His rejigged line-up almost brought dividends in the opening 20 minutes when Didier Drogba spurned two clear chances to give Chelsea the lead, both from headers. Having failed to reach Joe Cole's diagonal cross, he directed Arjen Robben's free-kick straight into the arms of Victor Valdes. Significantly, on neither occasion was he hampered by the proximity of an opponent. Barcelona's habit of attacking far more effectively than they defend was certainly in evidence, offering encouragement to Chelsea's ambitions.
Mourinho must have been chewing lumps out of his clipboard when those two opportunities went begging. Having spent the last few days demonstrating that he would not recognise the moral high ground if you gave him a lift there in a helicopter, he was trying to take the opportunity to re-emphasise his elevated standing among the present generation of coaches. Had Drogba capitalised on either of those openings, the match would have been set ablaze.
The coach had made his first appearance of the evening 40 minutes before the kick-off, standing in lonely majesty while watching his goalkeepers warm up. As he had promised, he was presenting himself as a human sponge for the cat-calls of the Catalans in the vertiginous five-decked grandstands. When Chelsea's players made their appearance, however, the home fans demonstrated that Mourinho had by no means succeeded in exhausting their derision. And as he settled into his seat in the dugout, with the stadium now full and seething with emotion, he would have attracted fewer photographers had he been a movie starlet removing her top on the beach at Cannes.
Yes, Mourinho is certainly a star. But the weakness of his squad may yet turn out to be the absence of performers whose light shines as brightly as his own. The application of rigorous organisation to modest resources can be enough win trophies, as he and Otto Rehagel proved with Porto and Greece respectively two years ago, but the approach has a limited shelf life, not to mention an even more limited appeal to neutrals.

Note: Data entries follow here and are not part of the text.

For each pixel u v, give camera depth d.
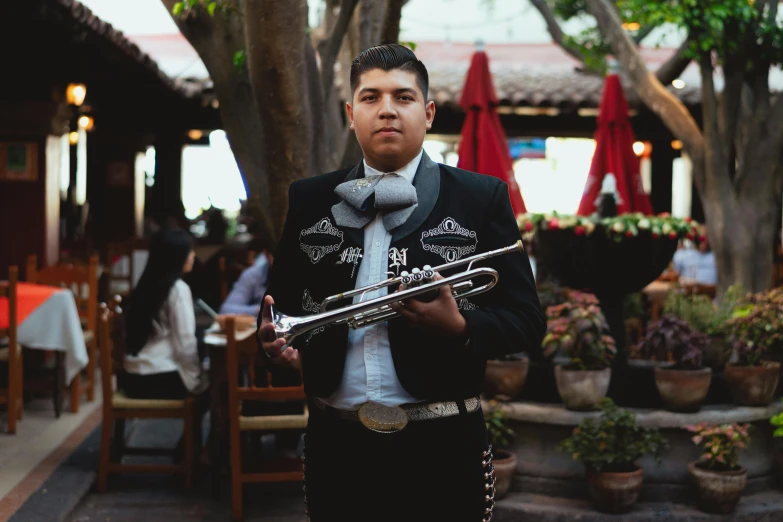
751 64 9.84
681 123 10.12
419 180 2.46
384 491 2.38
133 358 5.71
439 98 13.22
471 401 2.45
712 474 4.88
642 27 12.59
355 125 2.47
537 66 16.89
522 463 5.27
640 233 5.22
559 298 5.98
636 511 4.95
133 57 9.75
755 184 9.88
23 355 8.30
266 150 4.85
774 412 5.30
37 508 5.02
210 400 5.84
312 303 2.48
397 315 2.30
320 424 2.49
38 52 9.35
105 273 10.42
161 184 16.69
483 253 2.33
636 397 5.46
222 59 5.25
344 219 2.44
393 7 4.92
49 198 10.07
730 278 9.96
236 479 5.14
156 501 5.47
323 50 5.55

At this level there could hardly be a greater contrast of approaches than the one existing between his side and Rijkaard's, which is another of the reasons their meetings have proved so compelling. Last night the presence of four Brazilian-born players in Barcelona's starting line-up meant that every time a Chelsea pass went astray, that was the last Mourinho's players would see of the ball for a couple of minutes.
Ronaldinho, after a quietly influential performance at Stamford Bridge, was clearly in the mood to turn the return into a more explicit display of his intuitive spontaneity. For a time he seemed to want to turn the match into an exposition of the art of the back-heel, as if out of some deeply felt desire to demolish once and for all the suggestion that coaches might be the ones who really decide matches. Before Lionel Messi succumbed to an injury in the 25th minute, the two of them had been weaving wonderful patterns between the Chelsea defenders
With an hour gone, and his side virtually becalmed, the Chelsea manager made one of his double substitutions. A year ago we would have expected it to produce a miracle. Now we know that Mourinho's gambles sometimes work and sometimes fall flat. Hernán Crespo's inability to force home Cole's brilliant ball to the near post was another example of a strategist failed by those entrusted with the execution of his plans.
A stroke of individual genius was what Chelsea needed then, but there is room for only one genius at Chelsea and he sits on the bench, in an expensive overcoat.